Is Forbearance Right for You?
Forbearance should only be used for a temporary financial hardship. If someone has a more long term hardship such as unemployment or underemployment then this is not a good option. The lender will not agree to forbearance unless the terms are favorable to them which may include a lump sum payment or tacking on any missed payment to the back end of your loan. Remember all of those payments that you don’t make get ADDED onto the end of your loan.
What to Watch Out for: Trying to obtain forbearance because you can no longer afford your home and you are upside down is a bad idea and only makes you further upside down.
4) Bankruptcy
Bankruptcy is the legal status of an insolvent person or business that cannot repay debts owed to creditors.
Is Bankruptcy Right for You?
Bankruptcy does not stop a foreclosure forever. But it will delay it and it may eliminate the responsibility for the deficiency balance on your mortgage.
Bankruptcy Requirements
Income and assets guidelines dictate if an individual or a household would qualify for it. If a foreclosure date does not allow for enough time to find another place to live, there are additional liens on the property that would prevent the home to be sold on the open market, or you are concerned that the bank will come after you for the difference, than a bankruptcy may make sense.
What to Watch Out For: Bankruptcy has the worst possible effect on your credit and should only be used when absolutely needed.
5) Deed in Lieu of Foreclosure
A deed in lieu of foreclosure occurs when a borrower conveys all interest in their property over to the lender to satisfy the loan that is in default and avoid foreclosure proceedings.
Is Deed in Lieu of Foreclosure Right for You?
A deed in lieu of foreclosure, is basically a “voluntary foreclosure,” since you are essentially handing over the property to the bank without them having to go through the actual foreclosure process.

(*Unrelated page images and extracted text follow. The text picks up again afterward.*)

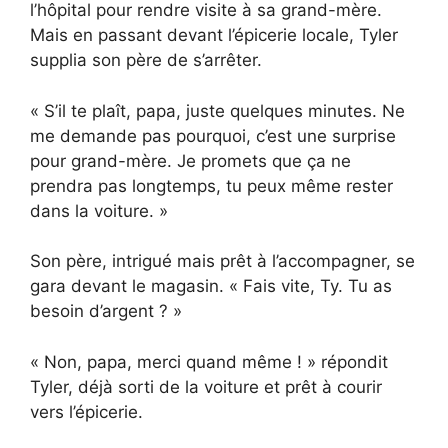
l’hôpital pour rendre visite à sa grand-mère.
Mais en passant devant l’épicerie locale, Tyler
supplia son père de s’arrêter.
« S’il te plaît, papa, juste quelques minutes. Ne
me demande pas pourquoi, c’est une surprise
pour grand-mère. Je promets que ça ne
prendra pas longtemps, tu peux même rester
dans la voiture. »
Son père, intrigué mais prêt à l’accompagner, se
gara devant le magasin. « Fais vite, Ty. Tu as
besoin d’argent ? »
« Non, papa, merci quand même ! » répondit
Tyler, déjà sorti de la voiture et prêt à courir
vers l’épicerie.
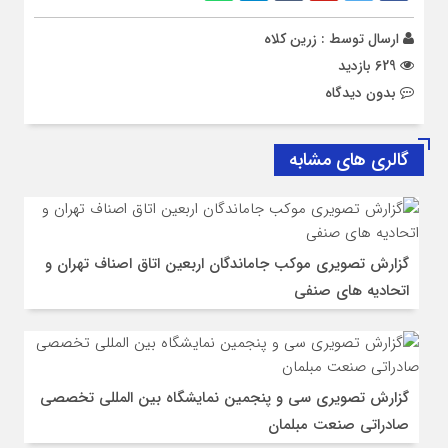
ارسال توسط :
زرین کلاه
629 بازدید
بدون دیدگاه
گالری های مشابه
گزارش تصویری موکب جاماندگان اربعین اتاق اصناف تهران و
اتحادیه های صنفی
گزارش تصویری سی و پنجمین نمایشگاه بین المللی تخصصی
صادراتی صنعت مبلمان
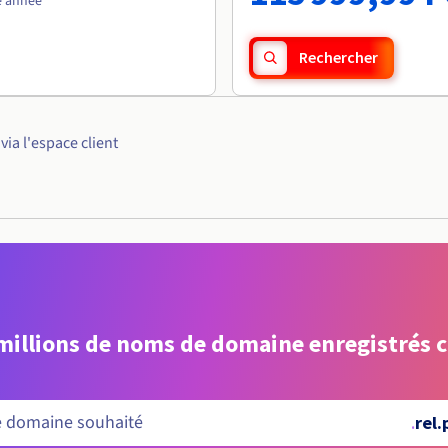
e année
Rechercher
ia l'espace client
 millions de noms de domaine enregistrés 
.
rel.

While a deed in lieu is easier than foreclosure, the only party who will reap the benefits of this program is the bank. The credit implications and impact on your ability to borrow money in the future are identical to a foreclosure. It is not looked upon favorably.
What Are The Deed in Lieu of Foreclosure Requirements?

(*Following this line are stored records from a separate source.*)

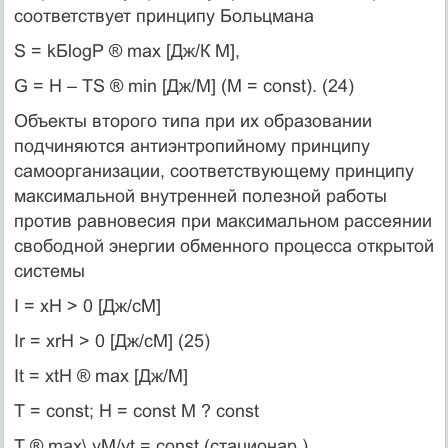
соответствует принципу Больцмана
S = kБlogP ® max [Дж/К М],
G = H – TS ® min [Дж/М] (M = const). (24)
Объекты второго типа при их образовании
подчиняются антиэнтропийному принципу
самоорганизации, соответствующему принципу
максимальной внутренней полезной работы
против равновесия при максимальном рассеянии
свободной энергии обменного процесса открытой
системы
I = хН > 0 [Дж/сМ]
Ir = xrH > 0 [Дж/cM] (25)
It = xtH ® max [Дж/М]
Т = const; H = const M ? const
Т ® max\ yМ/yt = const (стационар.)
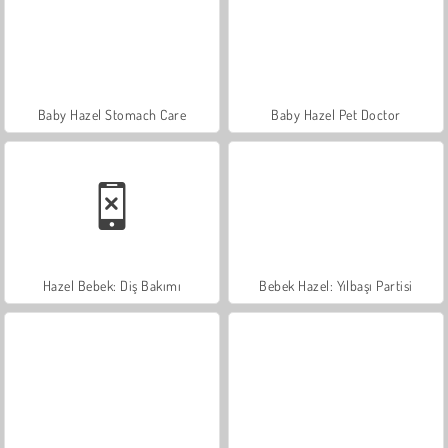
Baby Hazel Stomach Care
Baby Hazel Pet Doctor
Hazel Bebek: Diş Bakımı
Bebek Hazel: Yılbaşı Partisi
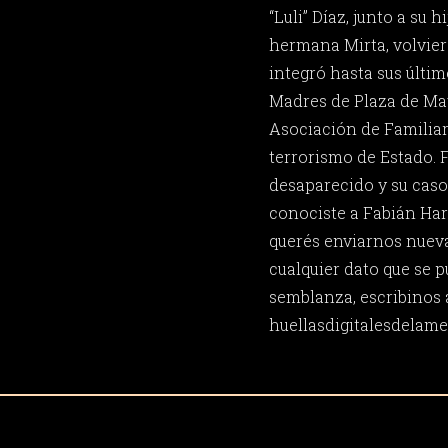
“Luli” Díaz, junto a su 
hermana Mirta, volviero
integró hasta sus últim
Madres de Plaza de May
Asociación de Familiar
terrorismo de Estado. 
desaparecido y su caso 
conociste a Fabián Har
querés enviarnos nueva
cualquier dato que se p
semblanza, escribinos 
huellasdigitalesdela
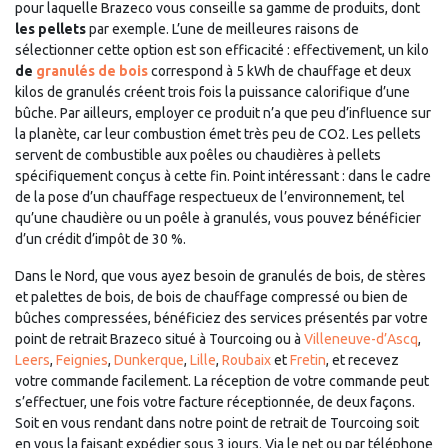
pour laquelle Brazeco vous conseille sa gamme de produits, dont
les pellets
par exemple. L’une de meilleures raisons de
sélectionner cette option est son efficacité : effectivement, un kilo
de
granulés de bois
correspond à 5 kWh de chauffage et deux
kilos de granulés créent trois fois la puissance calorifique d’une
bûche. Par ailleurs, employer ce produit n’a que peu d’influence sur
la planète, car leur combustion émet très peu de CO2. Les pellets
servent de combustible aux poêles ou chaudières à pellets
spécifiquement conçus à cette fin. Point intéressant : dans le cadre
de la pose d’un chauffage respectueux de l’environnement, tel
qu’une chaudière ou un poêle à granulés, vous pouvez bénéficier
d’un crédit d’impôt de 30 %.
Dans le Nord, que vous ayez besoin de granulés de bois, de stères
et palettes de bois, de bois de chauffage compressé ou bien de
bûches compressées, bénéficiez des services présentés par votre
point de retrait Brazeco situé à Tourcoing ou à
Villeneuve-d’Ascq
,
Leers
,
Feignies
,
Dunkerque
,
Lille
,
Roubaix
et
Fretin
, et recevez
votre commande facilement. La réception de votre commande peut
s’effectuer, une fois votre facture réceptionnée, de deux façons.
Soit en vous rendant dans notre point de retrait de Tourcoing soit
en vous la faisant expédier sous 3 jours. Via le net ou par téléphone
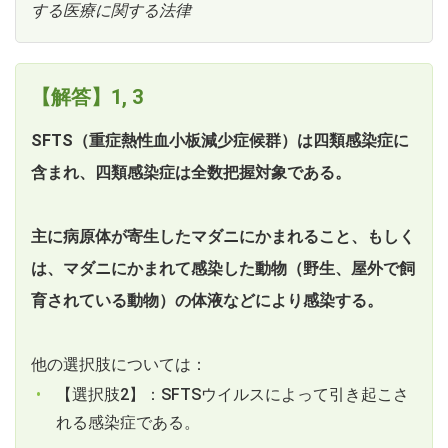
する医療に関する法律
【解答】1, 3
SFTS（重症熱性血小板減少症候群）は四類感染症に
含まれ、四類感染症は全数把握対象である。
主に病原体が寄生したマダニにかまれること、もしく
は、マダニにかまれて感染した動物（野生、屋外で飼
育されている動物）の体液などにより感染する。
他の選択肢については：
【選択肢2】：SFTSウイルスによって引き起こさ
れる感染症である。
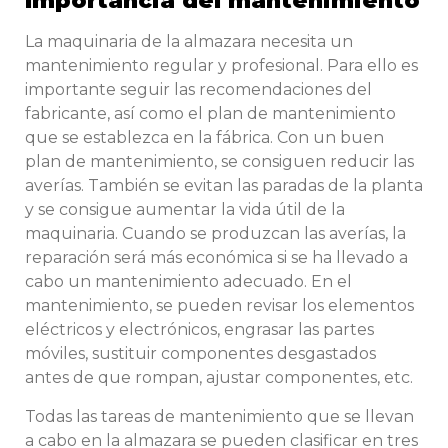
Importancia del mantenimiento
La maquinaria de la almazara necesita un
mantenimiento regular y profesional. Para ello es
importante seguir las recomendaciones del
fabricante, así como el plan de mantenimiento
que se establezca en la fábrica. Con un buen
plan de mantenimiento, se consiguen reducir las
averías. También se evitan las paradas de la planta
y se consigue aumentar la vida útil de la
maquinaria. Cuando se produzcan las averías, la
reparación será más económica si se ha llevado a
cabo un mantenimiento adecuado. En el
mantenimiento, se pueden revisar los elementos
eléctricos y electrónicos, engrasar las partes
móviles, sustituir componentes desgastados
antes de que rompan, ajustar componentes, etc.
Todas las tareas de mantenimiento que se llevan
a cabo en la almazara se pueden clasificar en tres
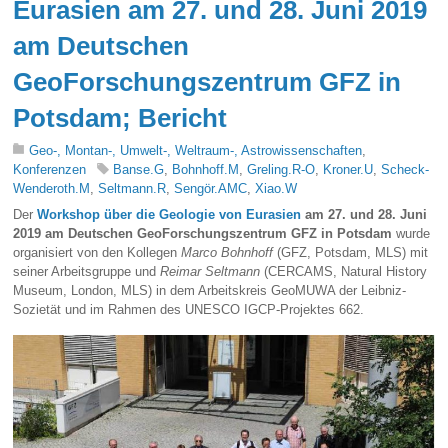
Eurasien am 27. und 28. Juni 2019
am Deutschen
GeoForschungszentrum GFZ in
Potsdam; Bericht
Geo-, Montan-, Umwelt-, Weltraum-, Astrowissenschaften
,
Konferenzen
Banse.G
,
Bohnhoff.M
,
Greling.R-O
,
Kroner.U
,
Scheck-
Wenderoth.M
,
Seltmann.R
,
Sengör.AMC
,
Xiao.W
Der
Workshop über die Geologie von Eurasien
am 27. und 28. Juni
2019 am
Deutschen GeoForschungszentrum GFZ in Potsdam
wurde
organisiert von den Kollegen
Marco Bohnhoff
(GFZ, Potsdam, MLS) mit
seiner Arbeitsgruppe und
Reimar Seltmann
(CERCAMS, Natural History
Museum, London, MLS) in dem Arbeitskreis GeoMUWA der Leibniz-
Sozietät und im Rahmen des UNESCO IGCP-Projektes 662.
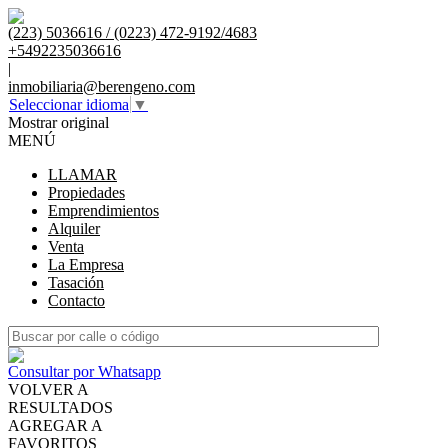
(223) 5036616 / (0223) 472-9192/4683
+5492235036616
|
inmobiliaria@berengeno.com
Seleccionar idioma
▼
Mostrar original
MENÚ
LLAMAR
Propiedades
Emprendimientos
Alquiler
Venta
La Empresa
Tasación
Contacto
Consultar por Whatsapp
VOLVER A
RESULTADOS
AGREGAR A
FAVORITOS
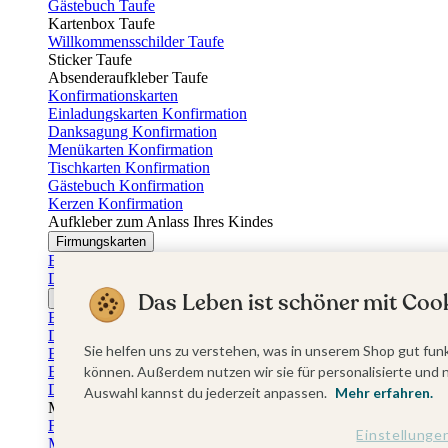
Gästebuch Taufe
Kartenbox Taufe
Willkommensschilder Taufe
Sticker Taufe
Absenderaufkleber Taufe
Konfirmationskarten
Einladungskarten Konfirmation
Danksagung Konfirmation
Menükarten Konfirmation
Tischkarten Konfirmation
Gästebuch Konfirmation
Kerzen Konfirmation
Aufkleber zum Anlass Ihres Kindes
Firmungskarten
Einladungskarten Firmung
Dankeskarten Firmung
Das Leben ist schöner mit Cook
Jugendweihekarten
Einladungskarten Jugendweihe
Dankeskarten Jugendweihe
Sie helfen uns zu verstehen, was in unserem Shop gut funk
Einschulungskarten
Einladungskarten Einschulung
können. Außerdem nutzen wir sie für personalisierte und 
Danksagung Einschulung
Auswahl kannst du jederzeit anpassen.
Mehr erfahren.
Muttertag
Fotogeschenke Muttertag
Einstellunge
Muttertagskarten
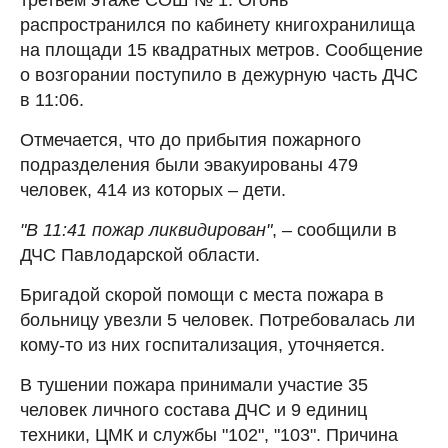
распространился по кабинету книгохранилища
на площади 15 квадратных метров. Сообщение
о возгорании поступило в дежурную часть ДЧС
в 11:06.
Отмечается, что до прибытия пожарного
подразделения были эвакуированы 479
человек, 414 из которых – дети.
"В 11:41 пожар ликвидирован"
, – сообщили в
ДЧС Павлодарской области.
Бригадой скорой помощи с места пожара в
больницу увезли 5 человек. Потребовалась ли
кому-то из них госпитализация, уточняется.
В тушении пожара принимали участие 35
человек личного состава ДЧС и 9 единиц
техники, ЦМК и службы "102", "103". Причина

Like many foreclosure alternatives, there is a long list of requirements that prevents many people from qualifying for a deed in lieu of foreclosure.
For example, other liens and mortgages may limit this option, and a true hardship must exist. Since the bank is not in the business of owning properties they will only consider this option if the loan is in default and they truly believe they will have to foreclose if they do not agree to it.

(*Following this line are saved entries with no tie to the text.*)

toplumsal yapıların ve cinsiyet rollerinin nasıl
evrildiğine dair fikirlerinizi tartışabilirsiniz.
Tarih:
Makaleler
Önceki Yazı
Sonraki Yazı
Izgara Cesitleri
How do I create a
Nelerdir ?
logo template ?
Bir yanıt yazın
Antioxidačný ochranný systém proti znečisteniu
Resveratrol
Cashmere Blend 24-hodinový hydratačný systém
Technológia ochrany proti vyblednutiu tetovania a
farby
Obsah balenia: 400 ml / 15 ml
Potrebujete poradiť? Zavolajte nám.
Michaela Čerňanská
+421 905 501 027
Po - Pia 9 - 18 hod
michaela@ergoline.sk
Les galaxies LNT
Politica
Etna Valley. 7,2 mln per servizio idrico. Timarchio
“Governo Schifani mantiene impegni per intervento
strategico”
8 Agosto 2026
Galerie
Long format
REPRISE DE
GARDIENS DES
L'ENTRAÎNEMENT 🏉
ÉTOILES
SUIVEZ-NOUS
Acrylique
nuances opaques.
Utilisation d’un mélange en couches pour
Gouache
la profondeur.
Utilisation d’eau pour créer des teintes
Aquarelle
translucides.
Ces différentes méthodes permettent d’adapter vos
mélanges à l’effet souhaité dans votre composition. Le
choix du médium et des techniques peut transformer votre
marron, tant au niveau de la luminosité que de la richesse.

Lenders prefer short sales over a deed in lieu because with a short sale they don’t have to take over the property. Even under the Treasury’s HAFA program you are required to first attempt a short sale and if that fails after 120 days then you can apply for a deed in lieu of foreclosure.
What to Watch Out for: A deed in lieu does not automatically forgive the deficiency balance on the loan. Just like with a short sale you need to be sure the language in your Deed-in-lieu agreement waives any deficiency balance.
6) Short Sale
A short sale is the process of selling a home through which the lien holder(s) agrees to settle for less than they are owed.
Any unpaid balance owed to the creditors is known as the deficiency which, if negotiated effectively, is forgiven.
The main reasons our clients opt for a short sale over the other options are: debt forgiveness, credit impact, ability to purchase another home more quickly, the likelihood of a continued depressed housing market, selling with dignity, and moving in a more predictable and controllable timeframe.
We have found that many distressed homeowners will attempt some of the above methods such as loan modification, forbearance, and then leave a short sale for last. Then once the short sale is complete almost all of them wish they had done the short sale from the beginning!